*Excerpted passage*:
● ● ● ● ● ● ●

A rotten government, the final act of betrayal
In 2010 the UK had an unelected prime minister with an extremely unpopular government facing humiliation in the May elections. As a final desperate act in power the Labour government rushed through a piece of legislation in April, the Digital Economy Act 2010.
"This is an attack on everyone's right to communicate, work and gain an education" - Open Rights Group
Lobbyists, corruption, evil politicians & greedy rights-holders
Sound familiar? This story has it all. Lord Mandelson was the Secretary of State at the time. A whole two months before the public consultation on DEA was complete Madelson had decided he was going to push the legislation through parliament - clearly he wasn't interested in listening to the electorate, let alone representing them.
The legality of the Digital Economy Act 2010 has been questioned multiple times already. In May 2010 a new government came to power with a new leader, in November 2010 the UK prime minister David Cameron announced a review of how the UK deals with IP. "The lobbying process that has gone into this Bill has been quite destructive" - a quote from the reports section on DEA. It was clear the legislation wasn't pushed through for the best interest of the country, but due to the heavy lobbying of rights-holders.
"The [act] has given too much consideration to the interests of copyright holders, while ignoring other stakeholders such as users, ISPs, and new players in the creative industry" - London School of Economics
Opposition, media and accountability
This legislation was actually passed through parliament, given the fuss over SOPA in the USA you would imagine the DEA 2010 legislation had a huge reaction in the UK at the time, right? Sadly the answer is no, it didn't There were a vocal community of people who realised parts of this legislation had gone too far and will do more damage than good. The technology community was vocal but nobody would listen.

● ● ● ● ● ● ●

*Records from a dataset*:
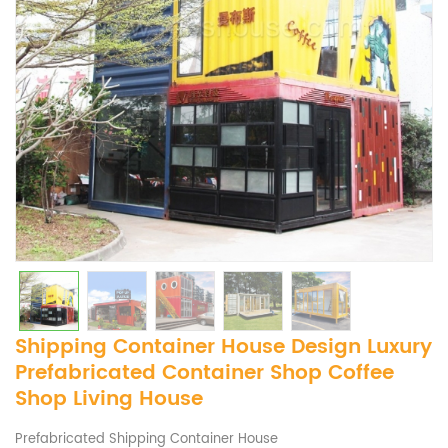
Shipping Container House Design ​Luxury
​Prefabricated Container Shop Coffee
Shop Living House
Prefabricated Shipping Container House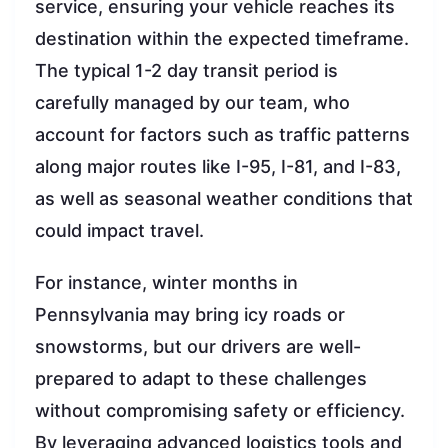
service, ensuring your vehicle reaches its
destination within the expected timeframe.
The typical 1-2 day transit period is
carefully managed by our team, who
account for factors such as traffic patterns
along major routes like I-95, I-81, and I-83,
as well as seasonal weather conditions that
could impact travel.
For instance, winter months in
Pennsylvania may bring icy roads or
snowstorms, but our drivers are well-
prepared to adapt to these challenges
without compromising safety or efficiency.
By leveraging advanced logistics tools and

● ● ● ● ● ● ●

*Work to be completed*: Carry on the piece about the Digital Economy Act 2010 from the point where it stops. These data were drawn from a separate source.

*Answer to this task*:
The mainstream media was eerily quiet, awareness just wasn't there. How many US citizens only found out about SOPA because of the huge blackout and support by websites? I am guessing it's a majority, only the tech-savvy were well aware before this event.
Why weren't Google or others protesting the DEA? The UK has a huge IP industry and is a massive customer for foreign companies such as Google. The answer is simple, the DEA didn't affect their bottom line. SOPA is clearly 'wrong', but if you think many of these companies are looking after you, you are mistaken. These companies couldn't give a crap about your civil liberties, they only care about making money and SOPA has potential to be damaging to their profit margins.
Hopefully given the level of support against SOPA the outcome for the USA will be good. The UK wasn't so lucky as the DEA only affected the British peoples liberties, not the companies, hence we had no support in our campaign against DEA. My point is this: our civil liberties, our digital liberties, get challenged constantly. Only a minority of informed electorate are fighting against massive lobbying and almost certainly corrupt government officials, things are bad. Don't idolise companies like Google because of their SOPA protests - they aren't looking out for your interests. The only person capable of looking after your interests is yourself. My advice: make sure you do just that.